Technical impacts include prolonged downtime for your business services, permanent loss of customer data, data leaks, and so on.
Other impacts can be on your revenue, reputation, funding, business deals, acquisition discussions, stock market listing, or any other business metric.
5. Security Controls
Security controls are the mechanisms and safeguards you use to reduce the impacts and likelihoods of risks. They help you in the mitigation and remediation of threats to your business assets. By nature, they may be technical, organizational, or legal.
Examples for technical controls include:
- Strong authentication, like two-factor authentication (2FA)
- Access control policies, i.e., assigning specific permissions to specific job roles
- Data encryption at rest (on storage devices) and in transit (over the network)
- Security testing techniques like automated daily vulnerability scanning and regular penetration testing exercises
- Network firewall policies
- Canary dummy accounts whose presence in a data leak indicate a data breach in your company
Note: Organizational security controls include employee training and assigning clear responsibilities. Legal controls include legal agreements with vendors and non-disclosure agreements with employees.
Plan the Security Assessment Process
A security assessment can either be an internal assessment done by your employees or an external assessment done by third-party assessors. Both are important.
Internal assessments are not expensive. They can be done frequently to make your security strategies aware of the latest threats and vulnerabilities.
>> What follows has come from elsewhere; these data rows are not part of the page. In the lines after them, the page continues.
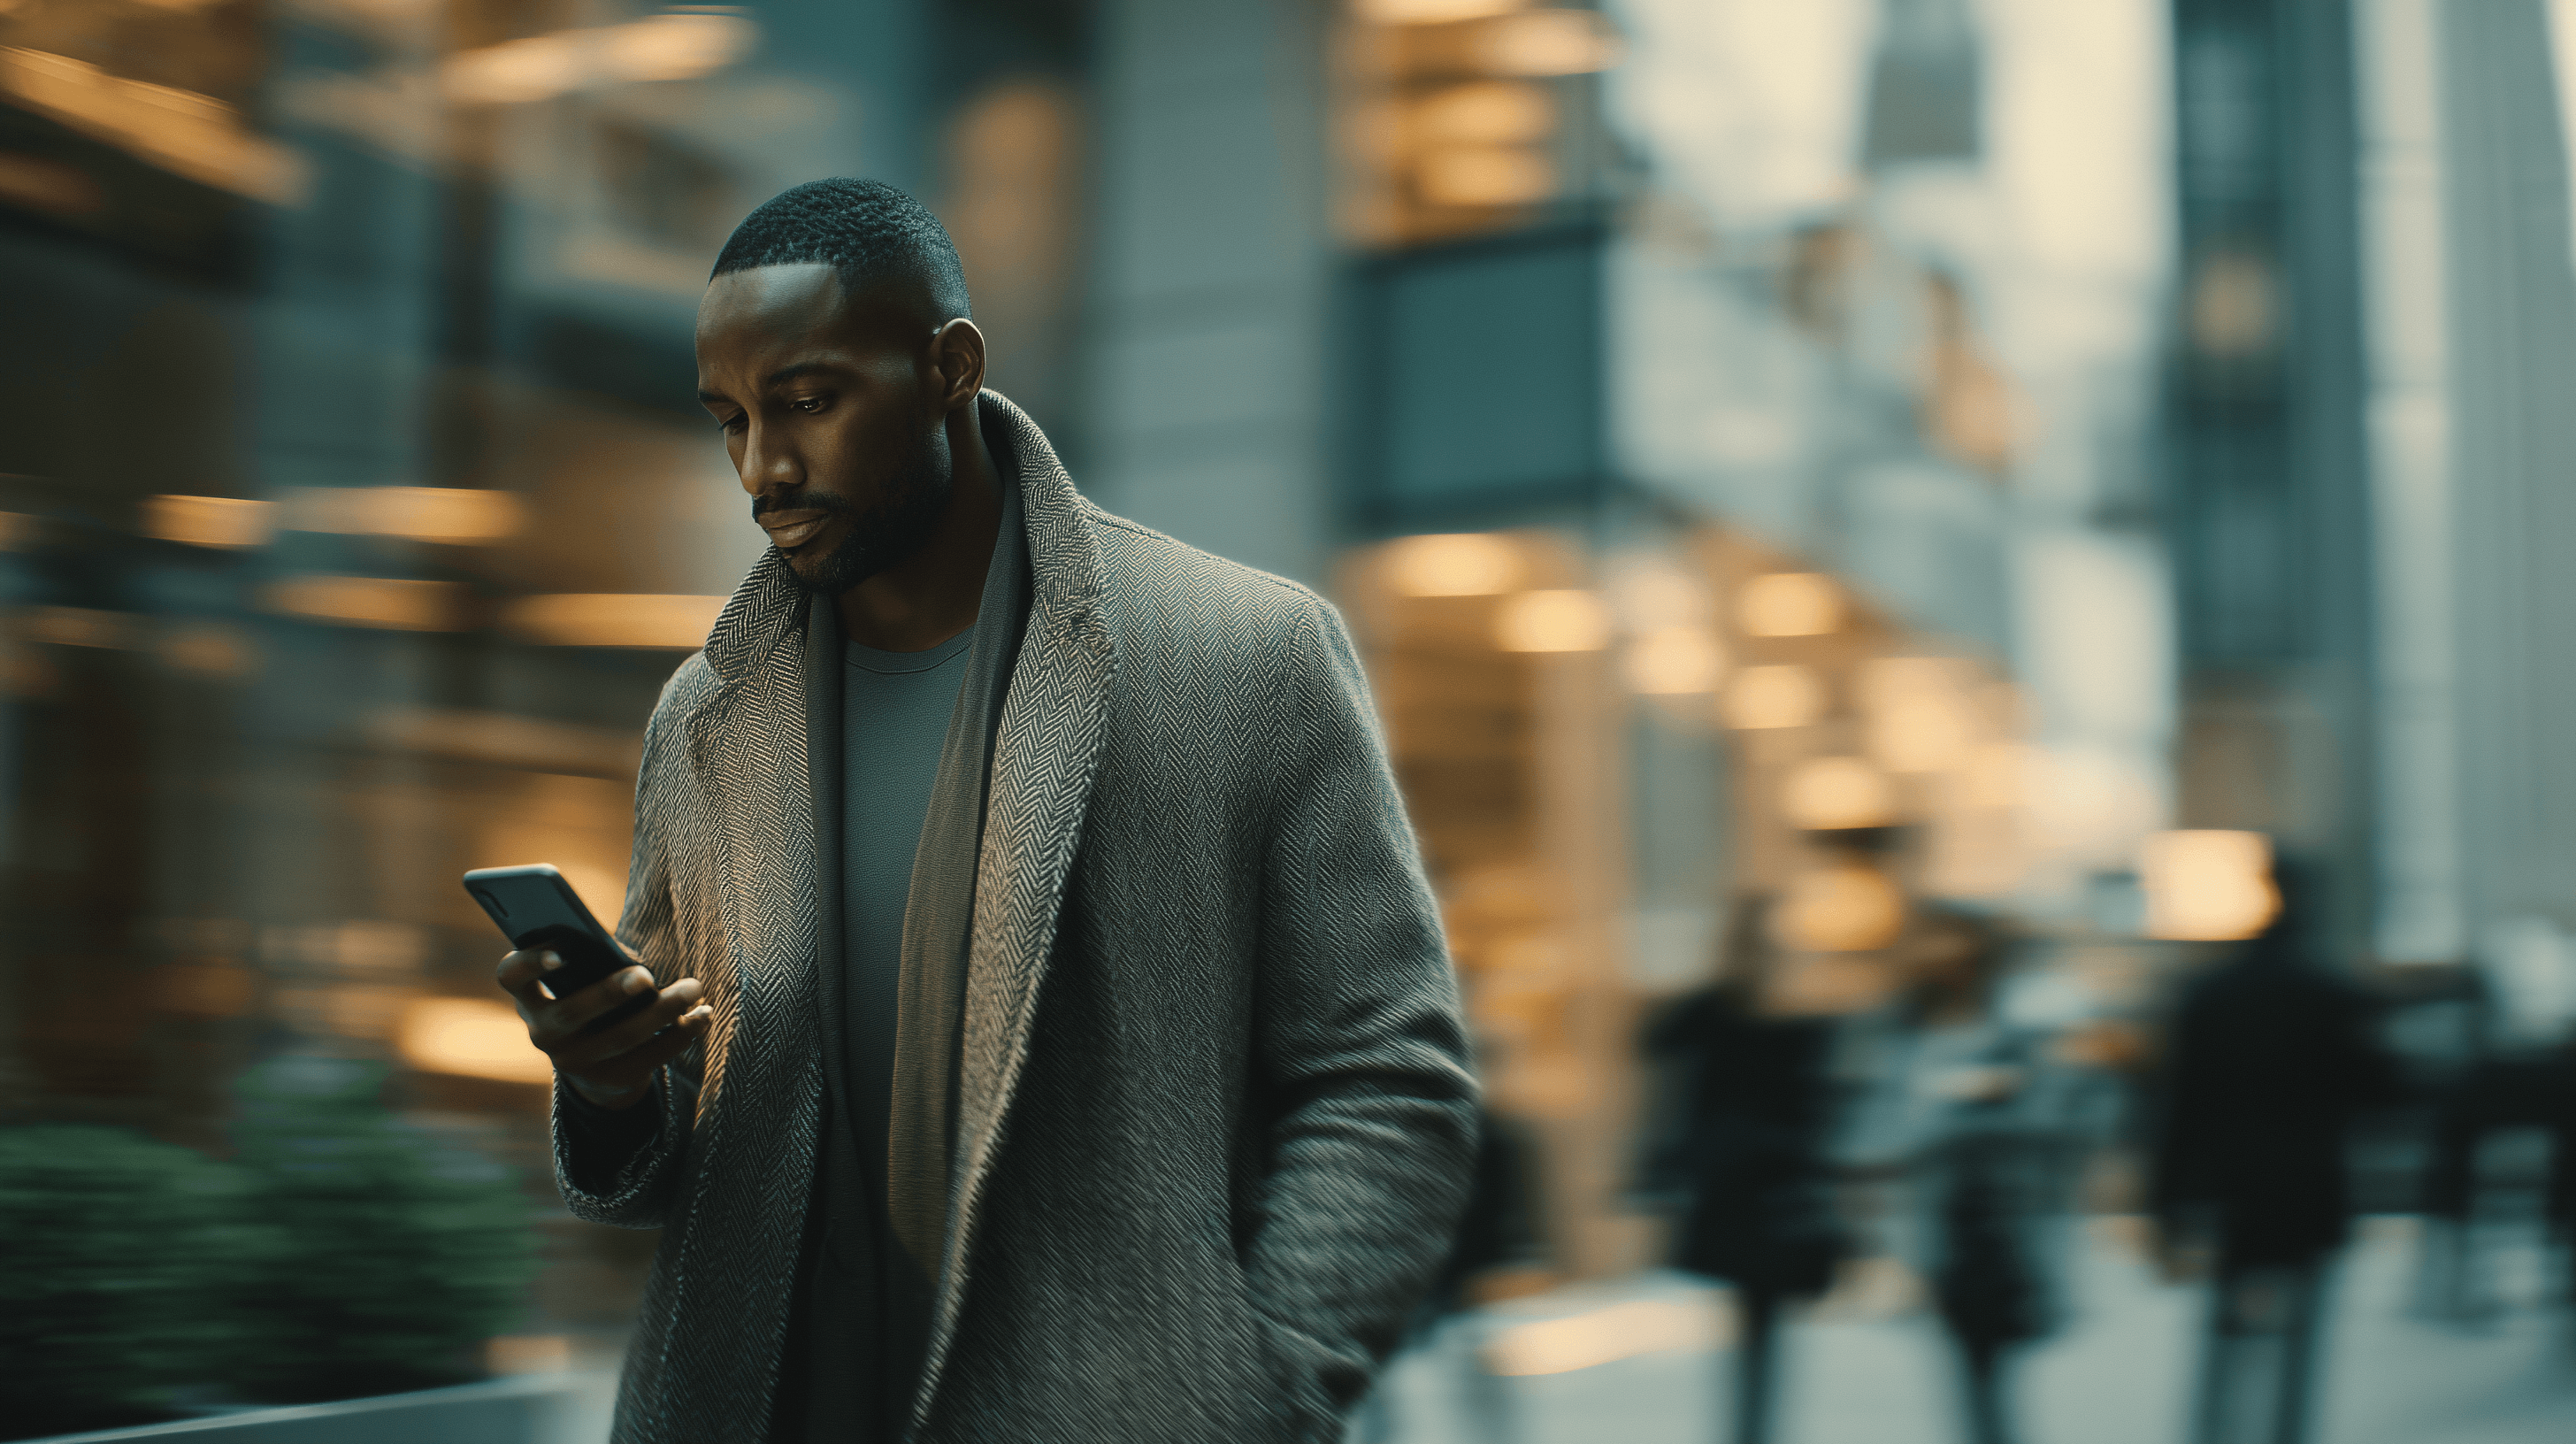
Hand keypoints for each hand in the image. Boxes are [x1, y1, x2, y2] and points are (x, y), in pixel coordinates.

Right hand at [494, 951, 710, 1109]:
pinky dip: (682, 1034)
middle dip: (610, 993)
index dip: (528, 963)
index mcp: (531, 997)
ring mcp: (575, 1063)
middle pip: (573, 1012)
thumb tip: (633, 960)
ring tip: (694, 988)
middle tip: (645, 974)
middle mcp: (544, 1034)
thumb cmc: (595, 997)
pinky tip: (704, 1015)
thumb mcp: (586, 980)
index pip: (511, 976)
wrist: (600, 1063)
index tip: (558, 952)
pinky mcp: (610, 1082)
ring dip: (663, 1010)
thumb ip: (596, 962)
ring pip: (621, 1037)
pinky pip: (650, 1058)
Partial assessments can be planned more frequently for assets that are particularly vulnerable to new threats, such as customer-facing web applications.
External assessments are relatively more expensive. But they may be necessary for regulatory compliance. They also signal your seriousness about security to potential investors, business partners, B2B clients, or acquiring companies.
A Security Assessment in 7 Steps
An internal security assessment can be broken down into these seven basic steps:
Step 1: Form Assessment Teams
Assessment can’t be done by just your security teams. Software architects, who have the domain knowledge and technical experience to understand the importance of an asset, should be part of your assessment teams. Sometimes, project or business managers may have to be included.
We suggest creating multiple teams and assigning a set of departments or projects to each one. The architect or manager in each team can evaluate the assets, and the security analyst can assess their vulnerabilities and threats. Both evaluate risks and security controls.
Step 2: Discover Assets
Use automated tools to discover assets quickly. However, assessing risks for every asset separately is inefficient and even unnecessary. Instead, group them logically by type or function, and assess the risk for the entire group.
For example, a cluster of database servers hosting a critical database can be assessed as a whole rather than assessing every node individually.
Step 3 : Assess Vulnerabilities
Use automated vulnerability assessment tools designed for the type of asset being evaluated. But be aware that organizational vulnerabilities — like sloppy employees who write passwords on sticky notes — also exist.
Step 4 : Analyze Threats
The growing set of technical and non-technical threats makes this a critical step. Plus, every class of asset has a different set of threats with different likelihoods. The security analyst in an assessment team should be experienced and skilled at threat management and aware of the latest security news and threats.